ORANGE COUNTY, CA-The environmental effects of storm-water runoff have become an immediate concern for developers of projects in San Diego and will soon become equally concerning to developers of projects in South Orange and Riverside counties, thanks to stricter permit regulations for storm-water and dry-weather runoff, known as the MS4 Permit, which were approved this month. The requirements will take place in San Diego immediately, in Southern Orange County starting in December 2014 and in Riverside County in November 2015.

Kathryn Horning, an attorney with law firm Allen Matkins, tells GlobeSt.com that the legislation imposes restrictions on new and existing developments that have never been imposed before now, and owners and developers need to be aware of how it will impact them. “The requirements that the City is going to have to meet are going to be filled by owners and developers,” says Horning. “The San Diego Regional Water Quality Control Board is focusing on storm-water pollution, and one of the board members has said that storm-water is one of its top three priorities over the next three years, so they’re trying to step up on this.”

The board approved a Regional MS4 Permit that will regulate both storm-water and non-storm-water discharges into the region’s storm-water conveyance facilities, which carry runoff to inland surface waters, bays, estuaries and coastal waters, Horning explained in a legal alert. “The new MS4 Permit contains tough numeric limits for storm-water pollutants. Although the permit directly regulates cities, counties and special districts [that] own and operate large MS4s, it requires these permittees to impose the permit’s requirements on development projects, construction sites and existing development (including commercial, industrial, municipal and residential areas) through statutes ordinances, permit conditions, contracts, orders and other similar means.”

Horning added that developers, contractors and existing facility owners will therefore be impacted as permittees attempt to comply with the permit’s requirements. “In particular, the permit emphasizes on-site retention and treatment of surface-water runoff, as well as practices to protect and return water courses to a more natural condition.”

Developers and owners can implement a number of low-impact development practices in order to be in compliance with the new regulations, Horning tells GlobeSt.com. They can set up swales or certain types of landscaping where the storm-water is infiltrated into the soil itself or into the landscaping so that pollutants would not go directly into storm drains. Rain barrels where rain is captured and used for future irrigation purposes are another option, as is biofiltration, which may work better in non-urban areas.

“One interesting aspect is that cities may be able to allow developers to fund on-site programs,” says Horning. “Treatment methods aren’t cheap, and these regulations will impact developers who need to find space to implement requirements and practices to treat or retain storm water.”
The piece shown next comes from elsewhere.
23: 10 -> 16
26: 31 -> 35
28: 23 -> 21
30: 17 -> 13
The most dramatic impact of the regulations will be felt in priority development projects where there is 10,000-plus square feet of impervious surface, hillside projects or auto-repair projects.

No specific steps need to be taken until the city begins to impose regulations, says Horning. At that point, developers and owners can find out what the cities and counties are requiring developers to do in their specific sites, since there are different requirements for different types of sites.
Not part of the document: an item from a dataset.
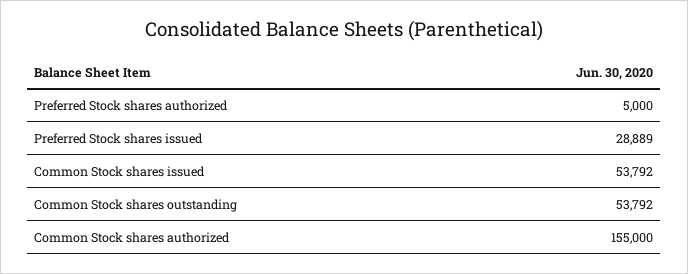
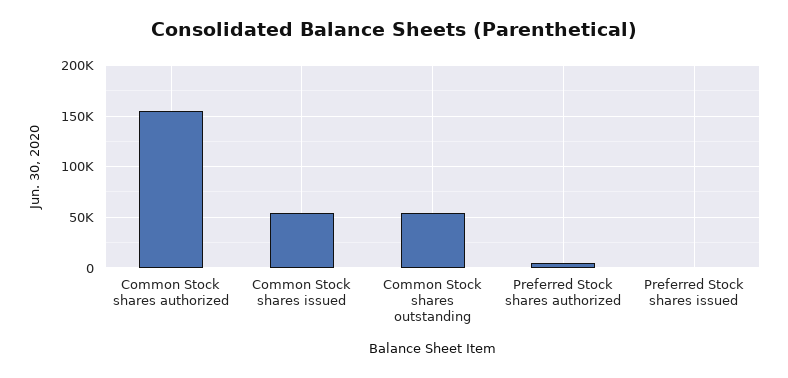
Preferred Stock shares issued: 28889 -> 0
As GlobeSt.com reported in April, in the world of environmental due-diligence reports, knowing what each report does, how much they cost, what’s necessary and what’s not is of vital importance. More than 1,700 people attended a webinar hosted by GlobeSt.com, titled, “Due Diligence 101–Third-Party Reports from A to Z,” in which locally based Partner Engineering and Science, Inc.‘s Joe Derhake, president, and Jenny Redlin, principal, discussed these matters and more related to due-diligence reports.